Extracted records
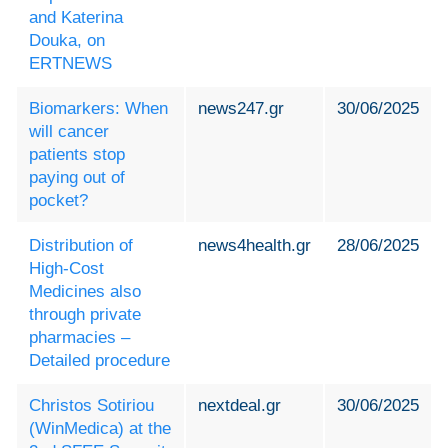
and Katerina
Douka, on
ERTNEWS
Biomarkers: When
news247.gr
30/06/2025
will cancer
patients stop
paying out of
pocket?
Distribution of
news4health.gr
28/06/2025
High-Cost
Medicines also
through private
pharmacies –
Detailed procedure
Christos Sotiriou
nextdeal.gr
30/06/2025
(WinMedica) at the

### Try it
Each entry should come back exactly as written, with its pictures omitted.

### Answer for the task
and Katerina
Douka, on
ERTNEWS
Biomarkers: When
news247.gr
30/06/2025
will cancer
patients stop
paying out of
pocket?
Distribution of
news4health.gr
28/06/2025
High-Cost
Medicines also
through private
pharmacies –
Detailed procedure
Christos Sotiriou
nextdeal.gr
30/06/2025
(WinMedica) at the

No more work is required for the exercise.